◆ **Exercise details**
Output the listing from the line containing "I'm after the" through the line containing "1080.0], [0, 0, 1]] dist [-0.003069, -0.003096]" as a two-column CSV with the headers input and output. Give one row for each text and its answer, with each in a single quoted field and line breaks replaced by spaces.

◆ **The data**
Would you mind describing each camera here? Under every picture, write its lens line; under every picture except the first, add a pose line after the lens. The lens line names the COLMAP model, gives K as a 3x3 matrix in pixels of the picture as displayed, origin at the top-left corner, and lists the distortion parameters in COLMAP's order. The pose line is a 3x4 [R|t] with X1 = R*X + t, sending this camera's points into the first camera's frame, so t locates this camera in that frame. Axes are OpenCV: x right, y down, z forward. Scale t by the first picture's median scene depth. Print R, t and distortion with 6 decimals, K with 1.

==

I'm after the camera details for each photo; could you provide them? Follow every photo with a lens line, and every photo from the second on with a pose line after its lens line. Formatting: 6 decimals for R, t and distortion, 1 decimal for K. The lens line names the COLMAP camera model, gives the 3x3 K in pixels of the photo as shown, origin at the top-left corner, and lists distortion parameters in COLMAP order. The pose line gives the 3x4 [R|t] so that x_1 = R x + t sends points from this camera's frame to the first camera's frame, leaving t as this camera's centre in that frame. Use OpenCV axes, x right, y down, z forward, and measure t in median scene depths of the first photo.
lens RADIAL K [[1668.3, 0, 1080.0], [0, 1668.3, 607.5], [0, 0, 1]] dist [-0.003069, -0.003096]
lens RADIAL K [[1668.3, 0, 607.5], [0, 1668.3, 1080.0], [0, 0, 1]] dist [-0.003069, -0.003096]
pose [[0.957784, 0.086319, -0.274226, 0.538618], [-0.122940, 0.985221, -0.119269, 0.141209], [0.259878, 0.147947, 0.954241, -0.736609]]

◆ **Completed exercise**
input,output
"I'm after the camera details for each photo; could you provide them? Follow every photo with a lens line, and every photo from the second on with a pose line after its lens line. Formatting: 6 decimals for R, t and distortion, 1 decimal for K. The lens line names the COLMAP camera model, gives the 3x3 K in pixels of the photo as shown, origin at the top-left corner, and lists distortion parameters in COLMAP order. The pose line gives the 3x4 [R|t] so that x_1 = R x + t sends points from this camera's frame to the first camera's frame, leaving t as this camera's centre in that frame. Use OpenCV axes, x right, y down, z forward, and measure t in median scene depths of the first photo.","lens RADIAL K [[1668.3, 0, 1080.0], [0, 1668.3, 607.5], [0, 0, 1]] dist [-0.003069, -0.003096] lens RADIAL K [[1668.3, 0, 607.5], [0, 1668.3, 1080.0], [0, 0, 1]] dist [-0.003069, -0.003096]"